— Trecho selecionado —
:::

A confusão deve-se às semelhanças dos três processos neurodegenerativos, que podem coexistir em alguns pacientes. Alguns indivíduos com corpos de Lewy, por exemplo, podem apresentar as mesmas placas beta-amiloides que levam à perda de memória e a outros sinais do Alzheimer, e cerca de dois terços das pessoas com DCL têm problemas de movimento, como os tremores e a rigidez muscular característicos dos pacientes parkinsonianos.

O mecanismo da doença de Parkinson e o processo que leva à DCL, na verdade, são bastante similares, o que torna o diagnóstico ainda mais difícil. ;Você pode considerar, em um certo sentido, que Lewy e Parkinson são polos do mesmo espectro;, explica Paulo Henrique Ferreira Bertolucci, professor de neurologia na Universidade Federal de São Paulo.

Segundo o especialista, na doença de Parkinson, ocorrem alterações nas vias nigroestriatais. ;São vias que começam lá na conexão entre o cérebro e a medula, uma área que é responsável pelos nossos movimentos automáticos. Então, a pessoa com Parkinson começa com o distúrbio de equilíbrio e marcha;, explica. No caso da DCL, há as mesmas alterações, mas elas começam pelo córtex. ;Inicia-se com alterações cognitivas, de linguagem, de memória. Depois, a doença progride, pega a via nigroestriatal e as pessoas desenvolvem o parkinsonismo;, compara Bertolucci.

Na hora de determinar o diagnóstico, o médico deve atentar para a ordem do surgimento dos sintomas. Os pacientes com Parkinson apresentam dificuldade de movimento pelo menos um ano antes de começar a alteração de memória e outras complicações cognitivas. Já na DCL, os problemas cognitivos costumam aparecer primeiro, com a ocorrência de alucinações e perda de memória antes de qualquer adversidade motora.

Diagnóstico difícil
Não há nenhum tipo de teste que permita o diagnóstico da demência por corpos de Lewy enquanto o paciente estiver vivo. Exames de sangue e de imagem, porém, ajudam o médico a descartar outras doenças. Ao conhecer os hábitos, as queixas e as dificuldades, ele pode chegar à DCL. O problema é que nem todos os profissionais de saúde estão familiarizados com a doença, e um falso diagnóstico pode levar à prescrição errada de medicamentos e, consequentemente, ao agravamento do problema.

:::

— Material de origem —
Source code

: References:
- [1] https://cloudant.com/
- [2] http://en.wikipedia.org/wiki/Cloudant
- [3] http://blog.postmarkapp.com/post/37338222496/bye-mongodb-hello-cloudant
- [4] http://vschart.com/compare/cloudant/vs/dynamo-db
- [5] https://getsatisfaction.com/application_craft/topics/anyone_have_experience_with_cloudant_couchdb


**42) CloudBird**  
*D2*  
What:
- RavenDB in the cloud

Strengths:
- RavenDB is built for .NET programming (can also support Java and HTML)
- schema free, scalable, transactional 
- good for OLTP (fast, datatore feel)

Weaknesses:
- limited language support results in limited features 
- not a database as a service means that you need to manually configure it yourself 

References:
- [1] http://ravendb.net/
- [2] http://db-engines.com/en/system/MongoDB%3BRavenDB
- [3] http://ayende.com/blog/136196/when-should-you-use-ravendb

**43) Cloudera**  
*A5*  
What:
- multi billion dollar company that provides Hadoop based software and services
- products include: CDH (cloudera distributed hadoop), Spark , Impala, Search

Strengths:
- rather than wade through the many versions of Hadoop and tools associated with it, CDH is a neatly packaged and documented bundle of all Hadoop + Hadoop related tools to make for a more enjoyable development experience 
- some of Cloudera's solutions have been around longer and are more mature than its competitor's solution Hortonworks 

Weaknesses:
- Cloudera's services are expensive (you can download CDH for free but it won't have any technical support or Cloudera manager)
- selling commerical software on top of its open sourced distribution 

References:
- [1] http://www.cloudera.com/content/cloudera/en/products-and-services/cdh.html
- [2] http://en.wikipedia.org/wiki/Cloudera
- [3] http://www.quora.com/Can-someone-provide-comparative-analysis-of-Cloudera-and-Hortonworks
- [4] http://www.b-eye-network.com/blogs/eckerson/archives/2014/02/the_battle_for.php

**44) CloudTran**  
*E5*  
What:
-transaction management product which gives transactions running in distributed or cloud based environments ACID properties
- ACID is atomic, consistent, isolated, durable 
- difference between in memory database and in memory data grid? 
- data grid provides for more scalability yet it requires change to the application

:::

— Tarefa 1 —
Responda, com base no trecho sobre a demência por corpos de Lewy:
(a) Que proporção das pessoas com DCL tem problemas de movimento?
(b) Em que universidade Paulo Henrique Ferreira Bertolucci é professor de neurologia?
(c) Em que os exames de sangue e de imagem ajudam o médico?
— Tarefa 2 —
Segundo o trecho sobre a demência por corpos de Lewy, por que a pessoa com Parkinson começa com distúrbio de equilíbrio e marcha? Explique em até três frases.
— Tarefa 3 —
Dê continuidade ao texto sobre a demência por corpos de Lewy a partir da última frase apresentada.

— Resposta esperada 1 —
(a) Cerca de dois terços.
(b) Na Universidade Federal de São Paulo.
(c) Ajudam o médico a descartar outras doenças.

— Resposta esperada 2 —
Na doença de Parkinson ocorrem alterações nas vias nigroestriatais. Essas vias começam na conexão entre o cérebro e a medula, área responsável pelos movimentos automáticos. Por isso, os primeiros sinais são distúrbios de equilíbrio e marcha.

— Resposta esperada 3 —
Alguns dos aspectos que podem passar desapercebidos por alguns médicos são a apatia, o histórico de quedas, o cansaço e a diminuição da pressão arterial. ;Também são comuns a depressão, a agitação e a ansiedade;, ressalta Marcio Balthazar, especialista do Departamento Científico de Neurologia Cognitiva da Academia Brasileira de Neurologia (ABN). O distúrbio do sono REM, como é chamado o quadro em que o indivíduo tende a falar e a se mover excessivamente durante os sonhos, é considerado um fator de risco para a DCL. No entanto, esse problema pode surgir décadas antes de qualquer sinal de demência, o que torna ainda mais difícil relacionar o comportamento com a doença.

Existe ainda a possibilidade de o paciente ter crises prolongadas de confusão intercaladas com momentos de total lucidez. Isso também dificulta a identificação do problema neurodegenerativo e torna ainda mais importante a descrição detalhada dos sintomas pelo paciente e por familiares. ;Existe uma flutuação tanto das funções cognitivas quanto das funções comportamentais;, descreve Ivan Okamoto, coordenador do Núcleo de Memória do Hospital Israelita Albert Einstein.

As oscilações dos sintomas dão a impressão de que o paciente é menos afetado pela doença em alguns dias, mas a condição é crônica. Portanto, não tem cura. A demência por corpos de Lewy também é conhecida por ter uma evolução mais rápida do que outros tipos de demência e pode atingir um quadro grave em menos de sete anos. ;Uma das repercussões do quadro é a perda da funcionalidade. O paciente começa a executar erros simples até começar a ter o comprometimento do autocuidado, da higiene pessoal. Tudo isso leva primeiro a uma necessidade de supervisão e, depois, a uma dependência, com a evolução da doença;, descreve Okamoto.